In Venezuela hat das Parlament unter Führung des selbsternannten Präsidenten Juan Guaidó den Notstand erklärt. Grund dafür ist der grossflächige Stromausfall, der seit Donnerstag weite Teile des Landes lahmlegt.
SRF News: Was bringt es, dass das venezolanische Parlament den Notstand ausgerufen hat?
Karen Naundorf: Das Parlament verspricht sich davon die Möglichkeit, humanitäre und technische Hilfe ins Land zu holen. Aber wenn man ehrlich ist, bringt der Notstand nichts, denn das Parlament, in dem die Opposition die Mehrheit hat, ist seiner Funktionen enthoben. Die Macht im Land hat nach wie vor Nicolás Maduro. Da können Guaidó und sein Parlament so viele Massnahmen beschliessen, wie sie wollen. Es gibt niemanden, der sie derzeit durchsetzen kann.
Gesundheitsorganisationen berichten von Toten in Spitälern, weil die Menschen auf Dialysen angewiesen wären.
Die Abgeordneten fordern, dass das Stromproblem von internationalen Experten gelöst werden solle. Ist auch das Makulatur?
Das ist eine gute Frage, denn Maduros Regierung wird kaum internationale Experten, die von der Opposition ausgewählt wurden, ins Land lassen. Das Stromnetz in Venezuela ist in einem desolaten Zustand. Dazu kommt, dass viele Fachkräfte das Land verlassen haben.

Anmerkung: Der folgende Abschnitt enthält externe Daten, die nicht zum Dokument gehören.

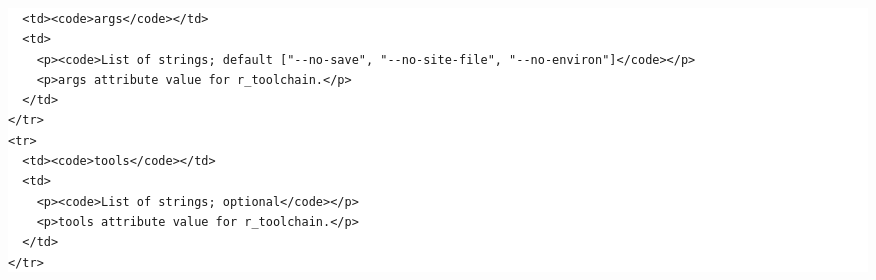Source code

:       <td><code>args</code></td>
      <td>
        <p><code>List of strings; default ["--no-save", "--no-site-file", "--no-environ"]</code></p>
        <p>args attribute value for r_toolchain.</p>
      </td>
    </tr>
    <tr>
      <td><code>tools</code></td>
      <td>
        <p><code>List of strings; optional</code></p>
        <p>tools attribute value for r_toolchain.</p>
      </td>
    </tr>
  </tbody>
</table>

[r]: https://cran.r-project.org
[gazelle]: gazelle
[scripts]: scripts
[libPaths]: https://stat.ethz.ch/R-manual/R-devel/library/base/html/libPaths.html
[r_library_tar]: R/internal/library.bzl
[docker]: R/container/README.md
[exampleA]: tests/packages/exampleA
[exampleB]: tests/packages/exampleB
[exampleC]: tests/packages/exampleC
[exampleD]: tests/packages/exampleD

Selbst wenn Maduro das als Problem anerkennen sollte und selbst Hilfe aus dem Ausland holen will, wäre es schwierig. Ihm fehlt dafür das Geld, unter anderem wegen der Sanktionen etwa der USA.
Maduro vermutet einen Sabotageakt.
Stromausfälle hat es früher schon ab und zu gegeben. Doch der jetzige ist der massivste. Warum ist das passiert?
Da gehen die Erklärungen weit auseinander. Guaidó gibt der Regierung von Maduro die Schuld. Der Grund seien Korruption und Misswirtschaft. Die Folge davon sei wiederum, dass das Stromnetz weder gewartet noch modernisiert worden sei. Konkret habe es ein Buschfeuer nahe einer Hochspannungsleitung gegeben. Daraufhin hätten sich Turbinen in einem Wasserkraftwerk abgeschaltet. Maduro hingegen vermutet einen Sabotageakt. Er will dafür Beweise vorlegen. Bis jetzt kennen wir diese nicht.
Teile des Landes sind noch von der Stromversorgung abgeschnitten. Es sind bereits Menschen gestorben. Wie schlimm ist die Lage?
Die ist tatsächlich schlimm, denn es geht nicht nur darum, dass das Licht weg bleibt. Wir sprechen über ein Land, in dem Nahrungsmittel ohnehin knapp sind. Wenn den Menschen das wenige, was sie haben, auch noch vergammelt, dann ist das eine Katastrophe.
Die humanitäre Situation ist kritisch und jeder Tag, den dieser Konflikt andauert, bedeutet für viele Menschen schlichtweg Hunger.
Immerhin haben sich die Menschen inzwischen in vielen Hochhäusern und Siedlungen zusammengeschlossen. Sie kochen zusammen. Sie machen nachts Patrouillen, um die Sicherheit zu garantieren, und helfen leicht Kranken und alleinstehenden Alten. Aber es fehlt an Trinkwasser, denn viele Tanks gerade in Hochhäusern füllen sich nicht, wenn der Strom wegbleibt. Gesundheitsorganisationen berichten von Toten in Spitälern, weil die Menschen auf Dialysen angewiesen wären. In den Leichenhäusern verwesen die Toten, denn dort fehlt der Strom für die Kühlung.
Was bedeutet das für die Machtverhältnisse in Venezuela?
Für den vergangenen Samstag hatten beide, Guaidó und Maduro, zu grossen Demonstrationen aufgerufen. Doch durch den Stromausfall kamen nur vergleichsweise wenige Menschen. Die meisten Venezolaner sind schlichtweg mit dem Überleben beschäftigt. Sie müssen Trinkwasser oder etwas zu essen besorgen. Zudem fährt in Caracas die U-Bahn nicht. Kurzfristig kann man sagen, der Stromausfall hat bisher Grossproteste eher vermieden als gefördert. Doch die Opposition baut darauf, dass die Wut gegen die Regierung wächst.
Das Gespräch führte Christina Scheidegger.